§ Task requirements
Give all of the data again exactly as written, omitting every image.

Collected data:
══════════════════════════════
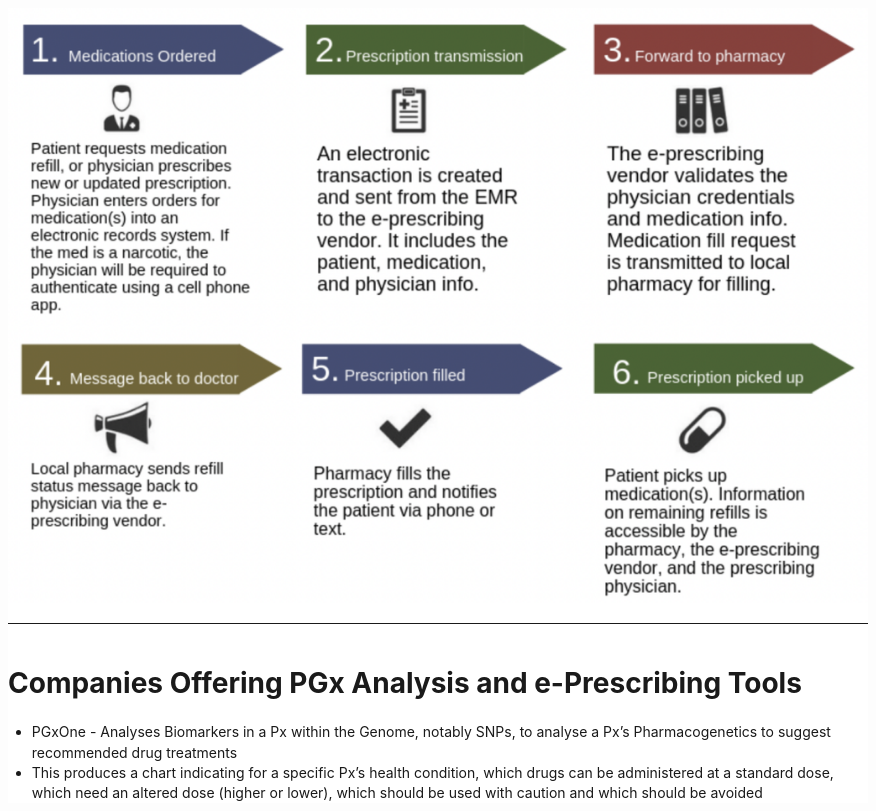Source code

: ![Screenshot 2022-02-26 at 12.19.37.png](%5B009%5D%20Precision%20Medicine%20bbec05f6acee44199978c2de83683214/Screenshot_2022-02-26_at_12.19.37.png)

---

# Companies Offering PGx Analysis and e-Prescribing Tools

- PGxOne - Analyses Biomarkers in a Px within the Genome, notably SNPs, to analyse a Px’s Pharmacogenetics to suggest recommended drug treatments
- This produces a chart indicating for a specific Px’s health condition, which drugs can be administered at a standard dose, which need an altered dose (higher or lower), which should be used with caution and which should be avoided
══════════════════════════════
§ Response to this task
Source code

: ![Screenshot 2022-02-26 at 12.19.37.png](%5B009%5D%20Precision%20Medicine%20bbec05f6acee44199978c2de83683214/Screenshot_2022-02-26_at_12.19.37.png)

---

# Companies Offering PGx Analysis and e-Prescribing Tools

- PGxOne - Analyses Biomarkers in a Px within the Genome, notably SNPs, to analyse a Px’s Pharmacogenetics to suggest recommended drug treatments
- This produces a chart indicating for a specific Px’s health condition, which drugs can be administered at a standard dose, which need an altered dose (higher or lower), which should be used with caution and which should be avoided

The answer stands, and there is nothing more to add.